And It Became A Reality

Winter Sunrise on Pearly Pond / Photo by: Gordon Ripley
Winter Sunrise on Pearly Pond* / Photo by: Gordon Ripley

A BRIEF HISTORY 


 The Monadnock New Pastoral Poets
by Rodger Martin

(from A History of Twentieth Century American Poetry,
Zhang Ziqing, editor; Nanjing University, PRC, 2005)

Rodger Martin / Photo by: R. Steele
Rodger Martin / Photo by: R. Steele

The poetry and fiction of Jim Beschta, Pat Fargnoli, Terry Farish, John Hodgen, Adelle Leiblein, Susan Roney-O’Brien, and myself; classified by poet, translator and critic Zhang Ziqing as the Monadnock School of New Pastoral Poetry is rooted in geography and time– the geography of a Central New England region that has, over the past century, reverted to mostly forest and is dominated by a mountain which though only 3,100 feet in height nevertheless is the peak most striking if one journeys inland from the coast or north from Connecticut and New York. This same geography also has brought these seven writers who have devoted their lives to language within traveling distance of each other.

The Original Monadnock Pastoral Poets / Photo by Robert Steele
The Original Monadnock Pastoral Poets.

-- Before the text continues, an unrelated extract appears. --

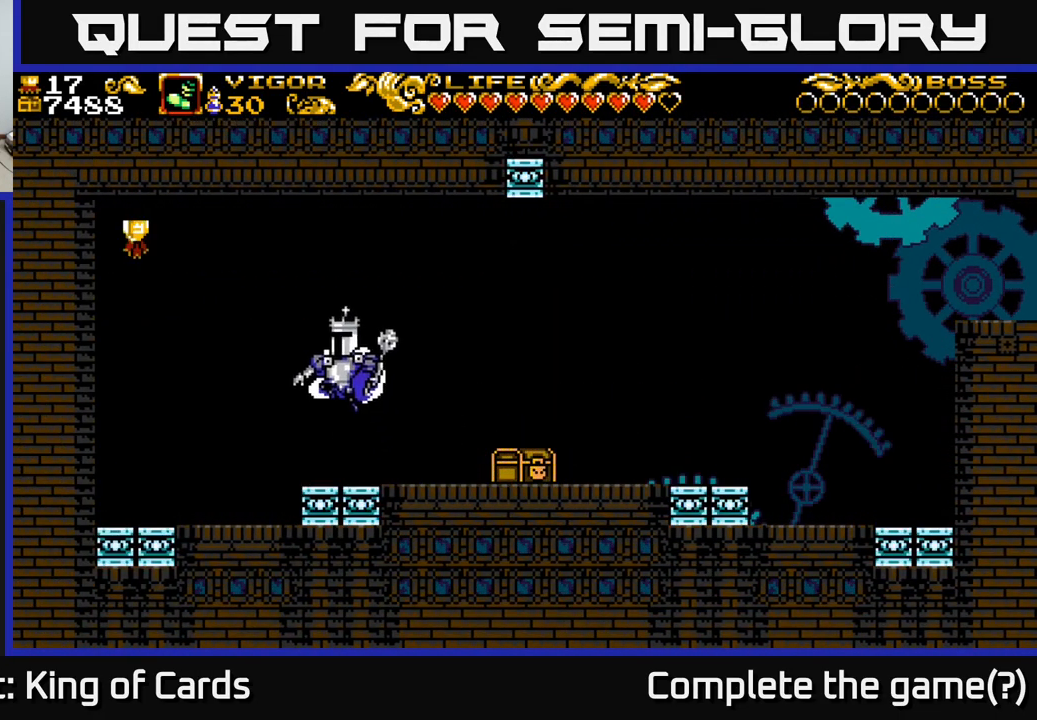
{"buttons": ["A", "X", "DPAD_LEFT"], "right_stick": "center", "events": [[200, "X", "down"]]}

Left to right: Adelle Leiblein, Terry Farish, Rodger Martin, Susan Roney-Obrien, John Hodgen, Patricia Fargnoli / Photo by Robert Steele

Time becomes significant because all are contemporaries of each other and all often make great historical leaps of time, using it almost as metaphor to link differing sections of a poem. Nor, as John Hodgen reminds us, is the physics ignored: “He spoke of ellipses, / of things coming round again. . . . that a boy / standing at the end of a moving train / could toss the red ball of his life / up into the heavy air / and catch it again.” So this group uses the linguistic relativity and curves of time as Adelle Leiblein says the “abiding force of nature” and the landscape to create pastoral or quiet, natural laws upon which we sculpt our stories. Consider Susan Roney-O’Brien’s instructions on how to prepare a red cabbage for eating: ” . . . draw the blade of a strong knife / down bisecting east from / west in a prime meridian cut, / then slice again across the equator / dividing north and south. / At the center is a heart / . . . cut it out . . . waste nothing.”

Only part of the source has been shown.